---------- Texte retenu

Michel Chiha Propos sur la démocratie

وثائق لبنانية
17 حزيران 2016

Les Cahiers de l'Est No 5

Il ne faut pas tromper le peuple; moins encore se tromper soi-même. Un terme ambigu et qu'on ne daigne pas expliquer a été mis au rang des idoles. Comme on avait déifié la Liberté sans la définir, on a fait de la Démocratie la mère des béatitudes. Ce vocable débonnaire et graisseux qui sent le cabaret et les halles, on l'a confondu avec le Décalogue et la Divinité .

La démocratie c'est, clairement, la souveraineté du peuple et c'est beau; et la souveraineté implique l'autorité suprême. Vous abordez une foule et vous lui dites qu'elle est souveraine; vous l'invitez aussitôt à se discipliner et à faire ses lois. Mais les juristes et les jurisconsultes assurent que c'est très difficile. Les lois, comment cette foule les ferait-elle? Et si elle délègue ses pouvoirs à quelques uns, il est à peu près sûr qu'ils la trahiront. 

La Liberté unique ressemble à la chimère; les libertés sont, au contraire, ce qu'il  y a de plus réel, de plus précis, de plus noble, de plus précieux, de plus exaltant, enfin, de plus nécessaire en ce monde.

La Démocratie, dans l'absolu, a la consistance et les contours indéfinis des nuages qui passent; tandis que des institutions démocratiques raisonnables sont une réalité sans prix. Elles sont la consécration même de la victoire de l'homme sur la tyrannie et le bon plaisir, sur la vanité et l'orgueil, sur l'esclavage et le servage.

La confusion des mots a des accidents aussi périlleux que la confusion des langues. Il faut savoir ce qu'un mot contient de poison, de chair ou de parfum, pour juger de sa malfaisance et de sa vertu.  Il y a des démocraties surhumaines; il y en a de folles; il y a la liberté de détruire et de tuer en même temps que celle de créer et d'aimer .

--------------------
---------- Jeu de données

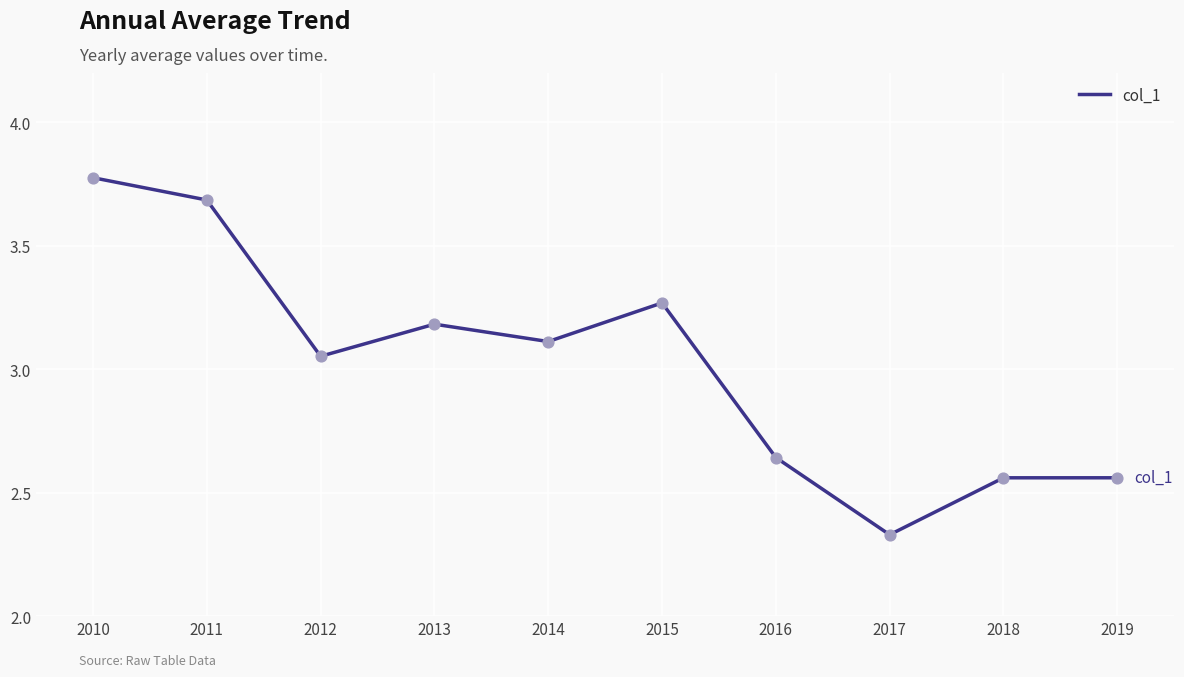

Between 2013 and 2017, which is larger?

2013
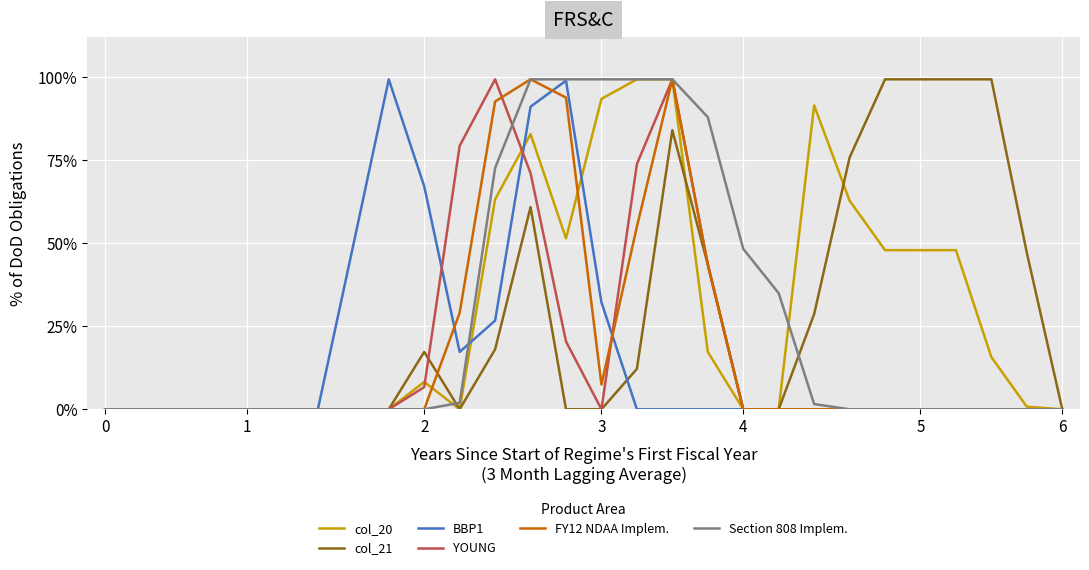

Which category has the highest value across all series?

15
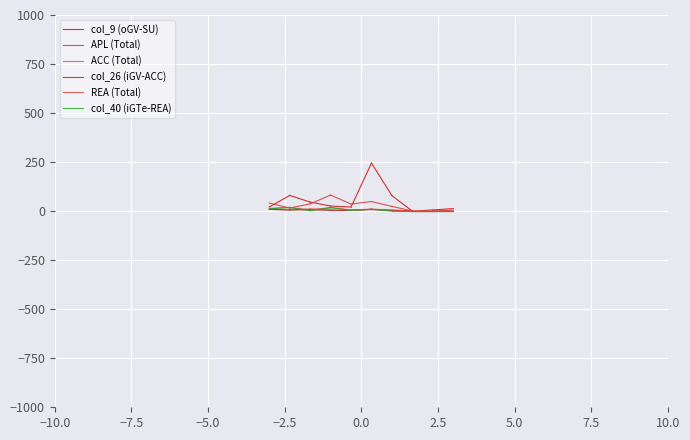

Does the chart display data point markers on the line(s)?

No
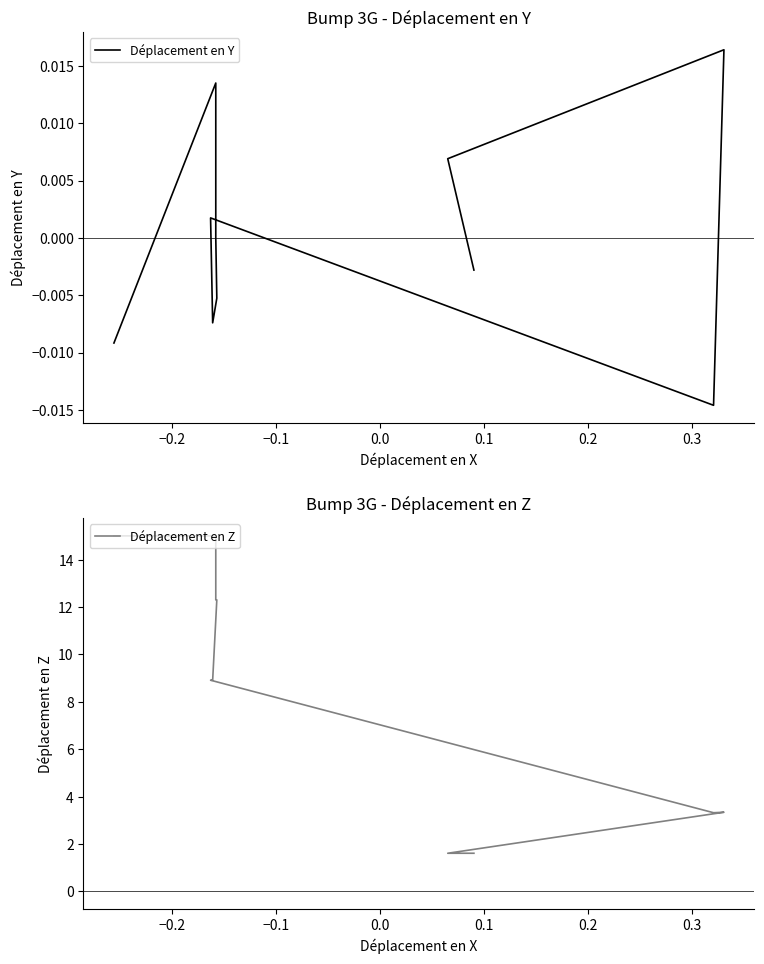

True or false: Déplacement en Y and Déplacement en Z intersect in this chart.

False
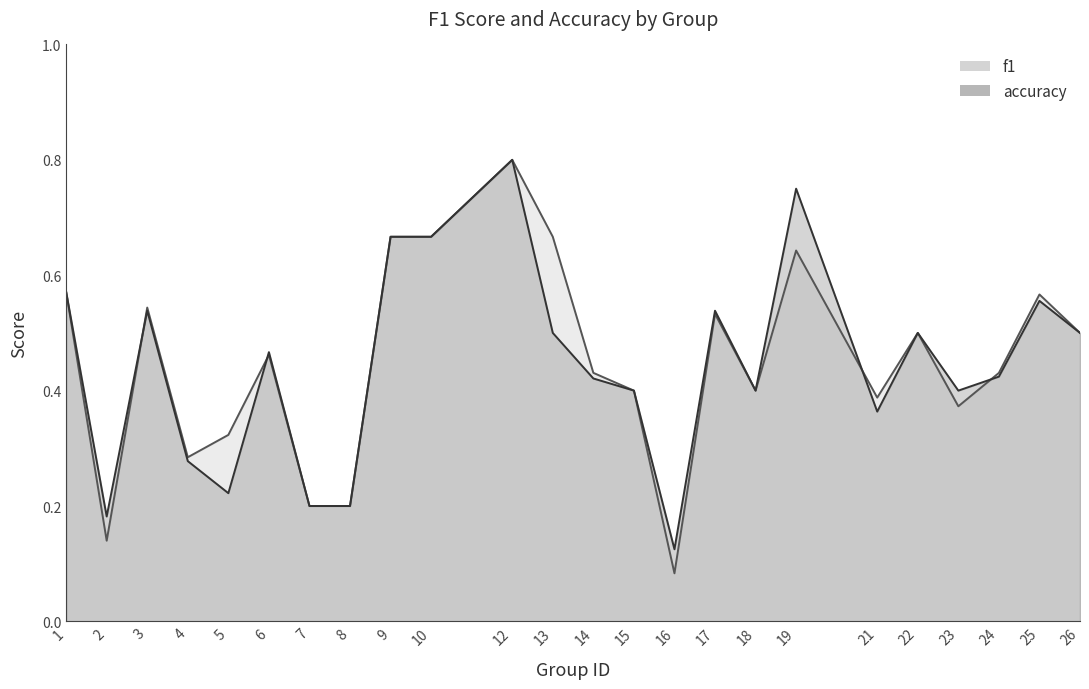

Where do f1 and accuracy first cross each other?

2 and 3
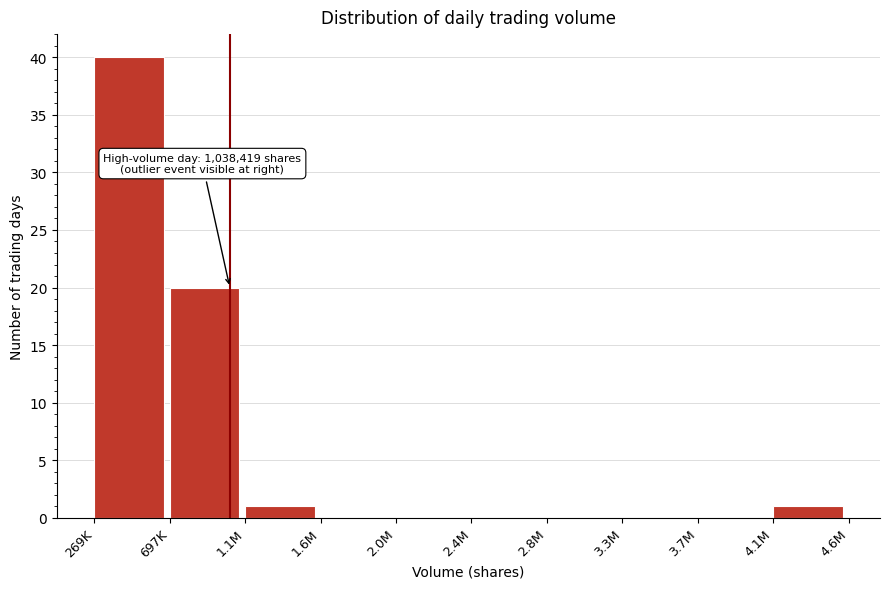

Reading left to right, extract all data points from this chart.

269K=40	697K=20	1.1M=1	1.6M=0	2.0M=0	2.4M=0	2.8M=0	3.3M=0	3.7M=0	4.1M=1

--------------------
---------- Jeu de données

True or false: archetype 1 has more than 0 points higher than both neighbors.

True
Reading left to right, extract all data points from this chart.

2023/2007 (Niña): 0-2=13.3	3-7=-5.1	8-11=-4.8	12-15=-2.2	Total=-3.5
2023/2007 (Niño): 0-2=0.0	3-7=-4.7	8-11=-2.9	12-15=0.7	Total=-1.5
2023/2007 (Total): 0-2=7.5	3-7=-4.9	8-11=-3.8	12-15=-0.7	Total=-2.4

--------------------

# Consignes
A. Relevez dans les données chacune des lignes où figure la chaîne « True ».
B. Prolongez le texte sur la démocratie au-delà de sa dernière phrase.

# Résultats de l'exercice
A.
True or false: Déplacement en Y and Déplacement en Z intersect in this chart.
True or false: archetype 1 has more than 0 points higher than both neighbors.
True

B.
Ce qui perd le monde, c'est sa relative ignorance. Il ne connaît pas assez le language dont il se sert. On offre à la foule des mots, on ne lui dit pas ce qu'ils contiennent, ce qu'il y a dedans. Sans qu'on s'en aperçoive, la lumière se confond avec la nuit, l'erreur avec la vérité.

Est-il bien sûr que l'ouvrier et que le paysan soient le législateur là où on prétend qu'ils le sont ? Est-il vrai que les moeurs de tel pays fermé soient celles d'une démocratie ?

En fait de démocratie, le cas le plus authentique, le mieux établi, c'est celui des Suisses.
La Suisse est un pays admirable où hommes et femmes majeurs s'assemblent, de temps en temps, pour dire sur des questions fondamentales, oui ou non; mais même en cette Suisse immémorialement interdite à la tyrannie, la réponse de la foule ne peut être que monosyllabique. S'il fallait exposer les motifs, s'il fallait dire le pourquoi et le comment, cette foule se perdrait dans la diversité des avis et se révèlerait impuissante. Car enfin, il faut tenir compte de notre nature et de la façon dont sous les cieux les individus additionnés et multipliés se comportent . 
La foule, même exemplaire, telle qu'on la voit en Suisse, admet ou rejette un principe, décide au besoin de la paix et de la guerre; elle ne peut pas discuter sans s'égarer et se contredire à chaque instant. L'orateur le plus véhément emportera tout, qu'il soit dans le vrai ou qu'il déraisonne. Son pouvoir de séduction ira plus loin que la logique et que la sagesse .

La vraie démocratie, c'est de donner le plus d'éducation au peuple quant à l'amour de la nature, quant à la vie sociale, quant à la formation du goût; ce n'est pas de le déchaîner sur les places publiques ou de le river à l'usine et aux plans quinquennaux. Un électeur insensible aux arts , à la musique,  au moins à la beauté des paysages, est plus dangereux qu'un illettré .

La vraie démocratie, c'est de découvrir et de connaître dans une nation son originalité, son visage et de lui faire les lois qu'appellent la force et la grâce de ses jeunes gens, leurs sentiments et leurs pensées les plus nobles, leurs rêves et leurs amours. Le génie des peuples n'est pas partout le même. C'est pour cela qu'il ne se peut pas que finalement Karl Marx soit cher à Athènes, ni Platon à Moscou .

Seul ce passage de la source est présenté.